The Government is listening to their concerns but it’s only a matter of moving to another state-owned enterprise that will be well governed to ensure the people of the country do not have to bear the burden of high electricity prices and unsustainable debt,” he told journalists on Tuesday.

Dr. Jayatissa said CEB employees who would like to advance their careers in the sector could always do so in one of the new entities they would fit into. “If not, they could take up the VRS offered by the Government and move on,” he said.

Amendments to the 2024 Act were passed in August 2025, although the full operational status of the Act is contingent on an appointed date within a year of its enactment.

The Advocata Institute, in a position paper in June, argues the 2025 amendment reverses the 2024 Electricity Act’s unbundling by recombining the sector into six fully state-owned entities and urges the Government to retain separation of functions, allow private capital and strengthen independent regulation.  It says recent profit volatility reflects pricing design rather than efficiency, noting the CEB reported Rs. 58 billion in 2023 and Rs. 144 billion in 2024, but a Rs. 18 billion loss in the March quarter of 2025 after a 20% tariff cut, compared with a Rs. 63 billion profit in the same quarter of 2024. Advocata calls for a transparent, formula-based tariff reviewed regularly by an independent regulator.

The paper details fiscal spill overs. In 2023 the Treasury injected Rs. 126 billion to clear arrears to CPC and IPPs. Cabinet approved settling legacy CEB debt of about Rs. 182 billion, while the IMF cites Rs. 301 billion as at September 2024, with recovery partly through future tariffs. By end-2024 the CEB owed Rs. 253.7 billion to domestic banks and Rs. 14.3 billion in cross-arrears to CPC and IPPs. 

Tighter rules under the Public Debt Management Act and bank exposure limits raise the cost of sovereign guarantees, with a cited premium of about 4.8% for an AIIB loan. With a 2024 primary surplus of Rs. 649.6 billion or 2.2% of GDP, revenue at 13.7% of GDP, interest absorbing 65.7% of revenue, and public investment down to Rs. 817.1 billion or 2.7% of GDP, the paper says fiscal space for grid expansion is limited.
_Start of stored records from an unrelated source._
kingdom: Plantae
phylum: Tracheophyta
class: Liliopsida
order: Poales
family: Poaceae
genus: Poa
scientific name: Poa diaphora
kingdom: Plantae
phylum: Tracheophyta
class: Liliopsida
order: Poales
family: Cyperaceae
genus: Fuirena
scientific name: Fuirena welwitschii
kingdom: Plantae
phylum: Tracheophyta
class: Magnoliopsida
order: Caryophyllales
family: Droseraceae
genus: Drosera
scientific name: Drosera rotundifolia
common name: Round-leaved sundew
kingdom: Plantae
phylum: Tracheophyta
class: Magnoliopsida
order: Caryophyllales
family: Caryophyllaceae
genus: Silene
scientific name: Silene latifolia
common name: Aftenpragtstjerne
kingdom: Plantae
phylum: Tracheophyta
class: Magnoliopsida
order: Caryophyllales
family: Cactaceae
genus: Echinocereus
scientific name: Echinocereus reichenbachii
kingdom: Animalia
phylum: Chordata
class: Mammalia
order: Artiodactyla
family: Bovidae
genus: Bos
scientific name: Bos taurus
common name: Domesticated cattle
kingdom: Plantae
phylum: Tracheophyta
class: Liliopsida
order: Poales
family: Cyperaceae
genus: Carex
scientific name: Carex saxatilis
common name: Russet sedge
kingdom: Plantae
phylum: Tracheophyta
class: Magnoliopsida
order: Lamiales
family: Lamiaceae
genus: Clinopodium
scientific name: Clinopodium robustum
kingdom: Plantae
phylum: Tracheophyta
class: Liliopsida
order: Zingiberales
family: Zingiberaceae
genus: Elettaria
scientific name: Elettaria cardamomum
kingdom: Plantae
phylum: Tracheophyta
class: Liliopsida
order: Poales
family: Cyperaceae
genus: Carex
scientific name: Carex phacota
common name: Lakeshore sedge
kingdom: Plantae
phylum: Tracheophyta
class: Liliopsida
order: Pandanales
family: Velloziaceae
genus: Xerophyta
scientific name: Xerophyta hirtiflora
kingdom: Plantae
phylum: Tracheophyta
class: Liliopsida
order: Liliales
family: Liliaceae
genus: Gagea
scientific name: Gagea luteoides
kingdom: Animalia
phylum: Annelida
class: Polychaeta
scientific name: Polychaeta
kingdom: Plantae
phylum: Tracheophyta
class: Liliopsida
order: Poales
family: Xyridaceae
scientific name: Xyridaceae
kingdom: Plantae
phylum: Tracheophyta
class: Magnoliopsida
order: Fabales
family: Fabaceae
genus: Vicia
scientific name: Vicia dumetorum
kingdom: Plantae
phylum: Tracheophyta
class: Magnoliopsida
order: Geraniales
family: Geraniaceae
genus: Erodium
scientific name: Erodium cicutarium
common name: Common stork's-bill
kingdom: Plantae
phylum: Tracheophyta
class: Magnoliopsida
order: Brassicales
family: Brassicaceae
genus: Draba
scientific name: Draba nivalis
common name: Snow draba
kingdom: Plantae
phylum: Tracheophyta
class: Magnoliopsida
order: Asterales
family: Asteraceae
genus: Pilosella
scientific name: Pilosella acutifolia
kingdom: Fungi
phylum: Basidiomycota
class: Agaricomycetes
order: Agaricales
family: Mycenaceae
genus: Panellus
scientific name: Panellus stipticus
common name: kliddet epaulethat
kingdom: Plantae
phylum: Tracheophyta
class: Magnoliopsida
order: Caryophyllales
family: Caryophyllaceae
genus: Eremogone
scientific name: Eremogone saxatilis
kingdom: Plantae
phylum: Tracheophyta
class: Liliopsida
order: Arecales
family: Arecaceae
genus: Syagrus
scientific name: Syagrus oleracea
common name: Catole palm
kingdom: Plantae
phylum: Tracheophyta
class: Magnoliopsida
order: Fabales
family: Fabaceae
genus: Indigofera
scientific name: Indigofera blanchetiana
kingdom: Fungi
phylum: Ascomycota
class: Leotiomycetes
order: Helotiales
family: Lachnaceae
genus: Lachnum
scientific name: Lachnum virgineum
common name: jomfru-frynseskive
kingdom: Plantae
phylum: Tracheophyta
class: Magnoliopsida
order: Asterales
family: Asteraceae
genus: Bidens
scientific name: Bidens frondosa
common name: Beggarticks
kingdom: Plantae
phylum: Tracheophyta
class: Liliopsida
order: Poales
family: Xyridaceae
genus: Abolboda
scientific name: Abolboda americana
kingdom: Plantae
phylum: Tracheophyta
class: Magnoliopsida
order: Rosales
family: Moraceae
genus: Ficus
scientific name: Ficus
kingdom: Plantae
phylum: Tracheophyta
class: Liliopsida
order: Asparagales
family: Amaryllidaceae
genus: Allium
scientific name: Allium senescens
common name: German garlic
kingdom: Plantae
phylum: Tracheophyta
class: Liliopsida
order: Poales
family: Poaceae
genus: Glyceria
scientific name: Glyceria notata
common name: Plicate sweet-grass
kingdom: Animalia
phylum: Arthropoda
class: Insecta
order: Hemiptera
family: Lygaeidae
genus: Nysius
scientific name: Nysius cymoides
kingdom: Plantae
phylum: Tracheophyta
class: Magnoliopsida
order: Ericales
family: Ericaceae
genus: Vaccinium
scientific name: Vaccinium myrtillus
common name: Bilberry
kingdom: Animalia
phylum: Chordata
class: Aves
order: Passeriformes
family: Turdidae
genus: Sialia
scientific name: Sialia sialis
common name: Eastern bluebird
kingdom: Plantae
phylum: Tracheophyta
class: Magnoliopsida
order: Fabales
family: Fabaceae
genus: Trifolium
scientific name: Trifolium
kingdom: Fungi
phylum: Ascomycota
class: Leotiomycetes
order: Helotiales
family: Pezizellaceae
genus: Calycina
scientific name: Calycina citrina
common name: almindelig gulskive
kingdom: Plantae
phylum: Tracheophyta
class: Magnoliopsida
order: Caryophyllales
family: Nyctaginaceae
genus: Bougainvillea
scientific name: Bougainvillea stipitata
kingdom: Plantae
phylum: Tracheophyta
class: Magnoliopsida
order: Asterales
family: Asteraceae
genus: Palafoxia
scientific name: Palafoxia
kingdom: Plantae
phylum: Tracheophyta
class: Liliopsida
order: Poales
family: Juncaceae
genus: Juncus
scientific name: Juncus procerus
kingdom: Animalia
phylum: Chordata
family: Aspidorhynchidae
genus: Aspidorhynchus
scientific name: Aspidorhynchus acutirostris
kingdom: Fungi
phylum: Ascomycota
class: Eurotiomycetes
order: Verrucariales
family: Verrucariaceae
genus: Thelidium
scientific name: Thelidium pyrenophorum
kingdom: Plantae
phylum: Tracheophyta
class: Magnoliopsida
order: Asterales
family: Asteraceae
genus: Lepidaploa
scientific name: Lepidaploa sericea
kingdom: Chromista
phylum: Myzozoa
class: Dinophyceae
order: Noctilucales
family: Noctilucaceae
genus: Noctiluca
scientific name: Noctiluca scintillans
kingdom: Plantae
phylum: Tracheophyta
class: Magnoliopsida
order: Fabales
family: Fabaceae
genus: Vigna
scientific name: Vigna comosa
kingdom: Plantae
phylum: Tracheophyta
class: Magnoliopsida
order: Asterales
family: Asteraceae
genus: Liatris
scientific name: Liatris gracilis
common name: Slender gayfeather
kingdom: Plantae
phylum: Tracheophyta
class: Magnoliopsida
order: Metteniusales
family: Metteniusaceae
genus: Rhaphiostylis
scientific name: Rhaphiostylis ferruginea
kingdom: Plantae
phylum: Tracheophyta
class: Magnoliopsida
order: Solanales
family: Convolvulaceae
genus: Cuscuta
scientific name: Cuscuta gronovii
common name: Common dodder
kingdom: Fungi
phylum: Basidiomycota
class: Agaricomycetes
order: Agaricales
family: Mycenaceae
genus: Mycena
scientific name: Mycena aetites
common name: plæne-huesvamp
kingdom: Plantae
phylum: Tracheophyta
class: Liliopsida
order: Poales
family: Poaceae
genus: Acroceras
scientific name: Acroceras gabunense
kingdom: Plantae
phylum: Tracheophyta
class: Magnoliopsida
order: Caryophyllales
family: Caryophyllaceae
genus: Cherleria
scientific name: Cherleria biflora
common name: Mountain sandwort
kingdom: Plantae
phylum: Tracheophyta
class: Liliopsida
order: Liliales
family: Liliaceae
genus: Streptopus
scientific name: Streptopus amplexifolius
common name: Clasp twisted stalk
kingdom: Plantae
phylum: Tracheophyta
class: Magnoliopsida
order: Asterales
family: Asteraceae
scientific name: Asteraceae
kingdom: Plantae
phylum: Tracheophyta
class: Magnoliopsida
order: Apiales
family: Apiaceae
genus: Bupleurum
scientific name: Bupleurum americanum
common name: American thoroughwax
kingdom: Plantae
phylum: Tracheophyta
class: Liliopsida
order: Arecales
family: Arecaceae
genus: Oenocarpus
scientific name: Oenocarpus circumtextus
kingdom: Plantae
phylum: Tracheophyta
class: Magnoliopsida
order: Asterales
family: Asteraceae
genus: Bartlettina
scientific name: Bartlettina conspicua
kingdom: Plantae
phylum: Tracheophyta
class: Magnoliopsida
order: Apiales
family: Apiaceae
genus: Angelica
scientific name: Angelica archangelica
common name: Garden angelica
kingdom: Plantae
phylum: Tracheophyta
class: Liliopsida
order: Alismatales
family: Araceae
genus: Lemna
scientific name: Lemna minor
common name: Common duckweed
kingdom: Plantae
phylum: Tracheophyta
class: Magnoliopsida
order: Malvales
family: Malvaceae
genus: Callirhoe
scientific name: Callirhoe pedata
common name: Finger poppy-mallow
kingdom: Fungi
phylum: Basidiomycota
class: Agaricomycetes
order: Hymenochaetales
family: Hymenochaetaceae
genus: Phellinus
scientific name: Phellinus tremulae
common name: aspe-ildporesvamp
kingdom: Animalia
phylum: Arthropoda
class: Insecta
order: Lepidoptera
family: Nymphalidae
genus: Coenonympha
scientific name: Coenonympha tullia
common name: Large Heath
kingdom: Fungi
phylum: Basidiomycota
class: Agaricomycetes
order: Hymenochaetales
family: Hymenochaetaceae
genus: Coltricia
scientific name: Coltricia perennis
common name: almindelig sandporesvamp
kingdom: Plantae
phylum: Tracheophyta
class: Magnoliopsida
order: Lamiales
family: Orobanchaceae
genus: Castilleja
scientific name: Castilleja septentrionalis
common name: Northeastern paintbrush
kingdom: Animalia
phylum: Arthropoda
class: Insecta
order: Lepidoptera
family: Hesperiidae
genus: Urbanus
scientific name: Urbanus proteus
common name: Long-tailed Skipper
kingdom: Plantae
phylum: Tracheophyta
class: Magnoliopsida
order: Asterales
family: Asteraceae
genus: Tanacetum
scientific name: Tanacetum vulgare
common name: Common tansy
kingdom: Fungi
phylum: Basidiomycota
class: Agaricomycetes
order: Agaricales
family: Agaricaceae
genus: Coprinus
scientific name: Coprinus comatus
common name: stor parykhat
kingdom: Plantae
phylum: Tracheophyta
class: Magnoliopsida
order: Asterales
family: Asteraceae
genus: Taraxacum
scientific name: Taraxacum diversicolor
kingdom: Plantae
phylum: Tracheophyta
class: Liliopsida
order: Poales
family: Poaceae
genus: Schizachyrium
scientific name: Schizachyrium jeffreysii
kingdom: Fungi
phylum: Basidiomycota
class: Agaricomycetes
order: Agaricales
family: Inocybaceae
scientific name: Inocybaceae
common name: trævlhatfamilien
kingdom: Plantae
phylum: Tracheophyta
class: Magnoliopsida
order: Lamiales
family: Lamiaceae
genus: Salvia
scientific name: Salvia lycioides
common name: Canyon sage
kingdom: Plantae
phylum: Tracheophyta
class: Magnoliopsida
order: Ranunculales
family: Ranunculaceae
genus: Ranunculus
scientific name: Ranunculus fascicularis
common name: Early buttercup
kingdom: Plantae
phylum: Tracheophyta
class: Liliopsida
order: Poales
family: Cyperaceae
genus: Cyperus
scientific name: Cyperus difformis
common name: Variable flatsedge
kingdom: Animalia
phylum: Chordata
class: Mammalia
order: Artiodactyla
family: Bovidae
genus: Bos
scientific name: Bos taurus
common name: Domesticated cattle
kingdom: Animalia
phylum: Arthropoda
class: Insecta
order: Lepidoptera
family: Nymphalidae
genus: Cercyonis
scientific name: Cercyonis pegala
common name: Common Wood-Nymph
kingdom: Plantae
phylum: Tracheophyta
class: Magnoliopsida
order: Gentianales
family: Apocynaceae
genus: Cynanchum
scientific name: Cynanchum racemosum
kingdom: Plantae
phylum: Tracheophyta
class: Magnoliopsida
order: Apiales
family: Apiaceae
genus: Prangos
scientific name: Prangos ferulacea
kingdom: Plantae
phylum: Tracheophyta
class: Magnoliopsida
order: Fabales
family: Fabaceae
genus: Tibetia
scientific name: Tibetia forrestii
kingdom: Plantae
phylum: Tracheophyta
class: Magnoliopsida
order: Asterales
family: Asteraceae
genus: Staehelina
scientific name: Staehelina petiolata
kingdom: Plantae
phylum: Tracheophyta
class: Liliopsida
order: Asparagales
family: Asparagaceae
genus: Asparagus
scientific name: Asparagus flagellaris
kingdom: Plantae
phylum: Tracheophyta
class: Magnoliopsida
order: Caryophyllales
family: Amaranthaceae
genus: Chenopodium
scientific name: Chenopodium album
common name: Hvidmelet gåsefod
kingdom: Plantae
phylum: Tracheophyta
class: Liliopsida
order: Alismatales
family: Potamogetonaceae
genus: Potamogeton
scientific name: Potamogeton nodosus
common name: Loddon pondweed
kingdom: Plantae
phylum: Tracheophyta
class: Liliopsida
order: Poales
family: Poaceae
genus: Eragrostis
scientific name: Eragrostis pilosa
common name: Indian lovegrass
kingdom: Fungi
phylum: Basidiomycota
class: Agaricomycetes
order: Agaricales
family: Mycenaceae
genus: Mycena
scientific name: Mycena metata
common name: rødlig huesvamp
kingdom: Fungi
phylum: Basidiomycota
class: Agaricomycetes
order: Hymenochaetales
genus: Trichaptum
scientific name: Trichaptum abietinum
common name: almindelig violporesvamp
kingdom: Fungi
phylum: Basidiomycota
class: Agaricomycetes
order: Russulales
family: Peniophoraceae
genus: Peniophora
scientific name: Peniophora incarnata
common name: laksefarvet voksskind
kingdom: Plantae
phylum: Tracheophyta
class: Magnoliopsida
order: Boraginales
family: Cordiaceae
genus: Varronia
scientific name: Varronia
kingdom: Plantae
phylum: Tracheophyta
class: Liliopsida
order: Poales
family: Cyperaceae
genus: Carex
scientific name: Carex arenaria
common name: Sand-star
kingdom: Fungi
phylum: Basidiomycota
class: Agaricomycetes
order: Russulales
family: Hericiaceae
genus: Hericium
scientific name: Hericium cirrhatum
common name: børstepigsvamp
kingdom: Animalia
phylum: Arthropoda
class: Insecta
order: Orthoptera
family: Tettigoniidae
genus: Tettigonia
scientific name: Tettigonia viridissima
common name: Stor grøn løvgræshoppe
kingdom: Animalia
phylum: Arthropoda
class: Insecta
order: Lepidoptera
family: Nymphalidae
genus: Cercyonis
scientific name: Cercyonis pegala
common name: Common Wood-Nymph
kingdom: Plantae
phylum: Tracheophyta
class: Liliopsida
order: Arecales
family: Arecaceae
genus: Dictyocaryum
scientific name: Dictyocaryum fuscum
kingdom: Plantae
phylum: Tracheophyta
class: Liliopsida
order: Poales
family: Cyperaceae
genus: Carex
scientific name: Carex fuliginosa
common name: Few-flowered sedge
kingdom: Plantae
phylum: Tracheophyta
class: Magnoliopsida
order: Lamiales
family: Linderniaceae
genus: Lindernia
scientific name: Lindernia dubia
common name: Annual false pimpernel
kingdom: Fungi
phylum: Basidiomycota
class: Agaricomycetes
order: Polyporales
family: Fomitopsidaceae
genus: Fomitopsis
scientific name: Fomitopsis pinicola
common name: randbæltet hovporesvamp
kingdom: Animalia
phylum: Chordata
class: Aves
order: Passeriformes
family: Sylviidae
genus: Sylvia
It notes Sri Lanka’s Caa1 rating and refinancing risks from 2028 to 2029. Advocata attributes high costs to slow renewable integration, premature LNG commitments without clear pricing or demand planning, and says ring-fencing inside a vertically integrated SOE has been ineffective.

It recommends continuing unbundling, introducing competition for the market in transmission and distribution through concessions with strong regulatory oversight, using mixed-ownership or golden-share models where strategic control is required. It warns that re-centralisation would deter investment, weaken regulatory neutrality and increase fiscal risk.